Remote boulder counting and thermal IR temperature curves constrain strength, micorporosity, thermal conductivity and grain density of rubble pile Ryugu's rocks

In this paper, we summarize the findings and deductions for small asteroid Ryugu from Hayabusa2 remote sensing as well as from MASCOT radiometer (MARA) data. Observations cover the VIS (broadband) and MIR (broadband) wavelength ranges. For a typical rock on Ryugu's surface, we find a thermal inertia of 295±18 Jm-2K-1s-1/2 (Hamm+ 2020), a microporosity of 50 ± 3% (Grott+ 2020, Hamm+, 2020), and assuming a CM composition and thus an inferred specific heat capacity of cp = 890 Jkg-1K-1 (± 10%, at an average temperature of 277 K), we estimate a thermal conductivity of 0.069 ± 0.012 Jm-1K-1 at ~277 K. These estimates are based on MARA surface brightness temperature measurements of an arguably (Biele+ 2019) dust-free boulder at MASCOT's landing site obtained over a full diurnal cycle.
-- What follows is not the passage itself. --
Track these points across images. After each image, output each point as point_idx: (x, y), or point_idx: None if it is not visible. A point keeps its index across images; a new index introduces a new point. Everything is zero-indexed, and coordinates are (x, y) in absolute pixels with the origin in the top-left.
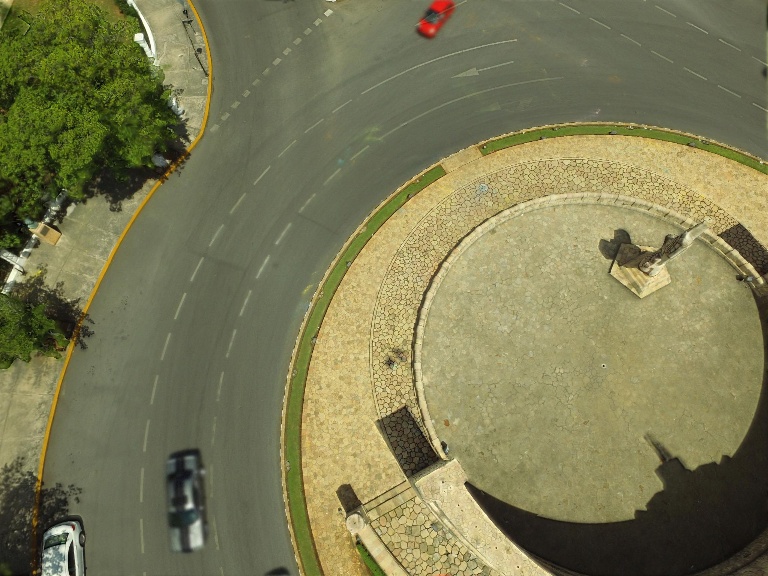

Those values are consistent with the TIR instrument's global findings (Okada+ 2020). The main source of uncertainty in the thermal inertia estimate is due to the uncertain surface orientation of the boulder top that determines the insolation power. Including a Digital Terrain Model (DTM) of the observed boulder, embedded in the MASCOT landing site (Scholten+, 2019), into the thermal model could reduce this uncertainty significantly. The very high deduced microporosity lets us reasonably estimate the tensile strength of those abundant "cauliflower rocks" (Jaumann+, 2019), ~200-280 kPa (Grott+, 2019).